Samsung S90D Weaknesses

  • No Dolby Vision — Samsung-wide policy; HDR10+ Adaptive is the ceiling
  • Glossy QD-OLED surface produces strong mirror reflections in lit rooms
  • ABL clips sustained bright scenes more aggressively

Best For

  • LG C5 OLED Bright living rooms, Dolby Vision streamers, and multi-source gamers who want the best all-conditions picture
  • Samsung S90D Dark-room cinephiles and gamers who prioritize maximum peak brightness and color saturation

FAQ

Does the Samsung S90D have burn-in risk?

All OLED panels — WOLED and QD-OLED alike — carry theoretical long-term burn-in risk from static content like news tickers or game HUDs displayed for thousands of consecutive hours. Samsung's QD-OLED panels have shown faster uniformity degradation than LG WOLED in accelerated stress tests by display reviewers. For typical mixed TV use, burn-in risk is low on both. Avoid leaving static images paused for hours.

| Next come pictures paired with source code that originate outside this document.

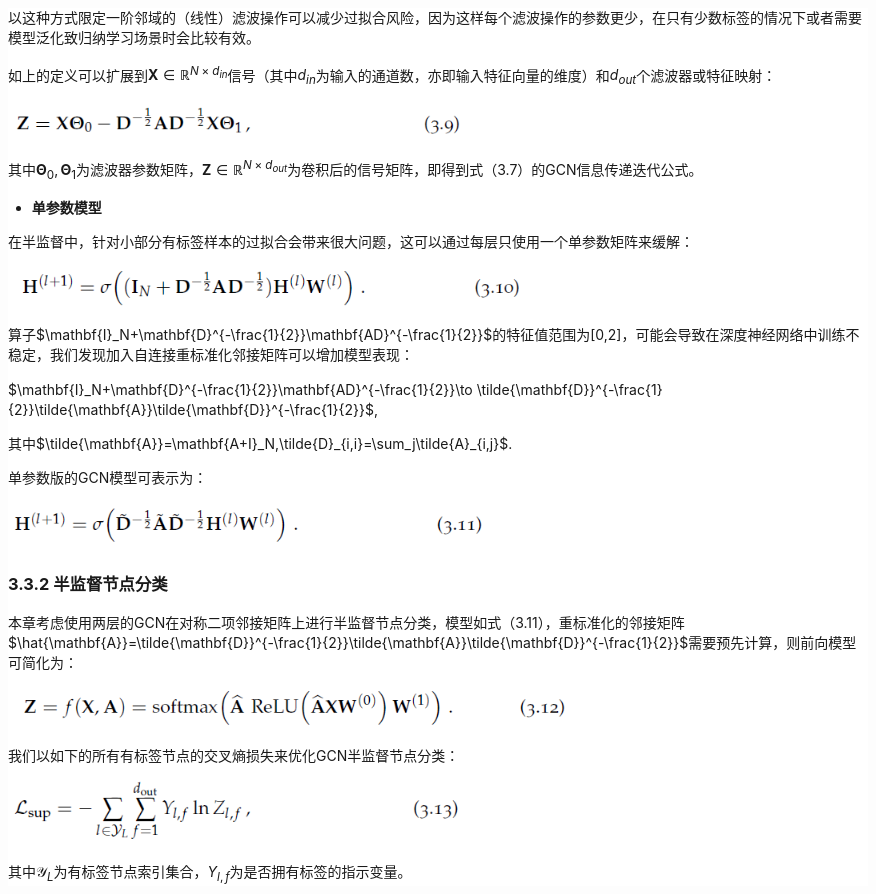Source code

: 以这种方式限定一阶邻域的（线性）滤波操作可以减少过拟合风险，因为这样每个滤波操作的参数更少，在只有少数标签的情况下或者需要模型泛化致归纳学习场景时会比较有效。

如上的定义可以扩展到$\mathbf{X}\in\mathbb{R}^{N\times d_{in}}$信号（其中$d_{in}$为输入的通道数，亦即输入特征向量的维度）和$d_{out}$个滤波器或特征映射：

<img src="image-20201204145409730.png" alt="image-20201204145409730" style="zoom:80%;" />

其中$\mathbf{\Theta}_0,\mathbf{\Theta}_1$为滤波器参数矩阵，$\mathbf{Z}\in\mathbb{R}^{N\times d_{out}}$为卷积后的信号矩阵，即得到式（3.7）的GCN信息传递迭代公式。

* **单参数模型**

在半监督中，针对小部分有标签样本的过拟合会带来很大问题，这可以通过每层只使用一个单参数矩阵来缓解：

<img src="image-20201204150530759.png" alt="image-20201204150530759" style="zoom:80%;" />

算子$\mathbf{I}_N+\mathbf{D}^{-\frac{1}{2}}\mathbf{AD}^{-\frac{1}{2}}$的特征值范围为[0,2]，可能会导致在深度神经网络中训练不稳定，我们发现加入自连接重标准化邻接矩阵可以增加模型表现：

$\mathbf{I}_N+\mathbf{D}^{-\frac{1}{2}}\mathbf{AD}^{-\frac{1}{2}}\to \tilde{\mathbf{D}}^{-\frac{1}{2}}\tilde{\mathbf{A}}\tilde{\mathbf{D}}^{-\frac{1}{2}}$,

其中$\tilde{\mathbf{A}}=\mathbf{A+I}_N,\tilde{D}_{i,i}=\sum_j\tilde{A}_{i,j}$.

单参数版的GCN模型可表示为：

<img src="image-20201204151429563.png" alt="image-20201204151429563" style="zoom:80%;" />

### 3.3.2 半监督节点分类

本章考虑使用两层的GCN在对称二项邻接矩阵上进行半监督节点分类，模型如式（3.11），重标准化的邻接矩阵$\hat{\mathbf{A}}=\tilde{\mathbf{D}}^{-\frac{1}{2}}\tilde{\mathbf{A}}\tilde{\mathbf{D}}^{-\frac{1}{2}}$需要预先计算，则前向模型可简化为：

<img src="image-20201204152039887.png" alt="image-20201204152039887" style="zoom:80%;" />

我们以如下的所有有标签节点的交叉熵损失来优化GCN半监督节点分类：

<img src="image-20201204152247694.png" alt="image-20201204152247694" style="zoom:80%;" />

其中$\mathcal{Y}_L$为有标签节点索引集合，$Y_{l,f}$为是否拥有标签的指示变量。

Is the LG C5 worth upgrading to from a C3 or C4?

From a C3: yes, the jump to MLA panel brightness and Alpha 11 Gen 2 processing is meaningful. From a C4: marginal — the C5's Alpha 11 Gen 2 refines the same chip from the C4, and brightness is only slightly improved. C4 owners are better served waiting another generation.

Which is better for sports?

The S90D's higher peak brightness makes outdoor stadium scenes more vivid in HDR. However sports involves large bright fields that trigger OLED ABL. The C5's better anti-reflection is more useful during daytime sports. Bright room daytime sports: C5. Dark room HDR sports: S90D.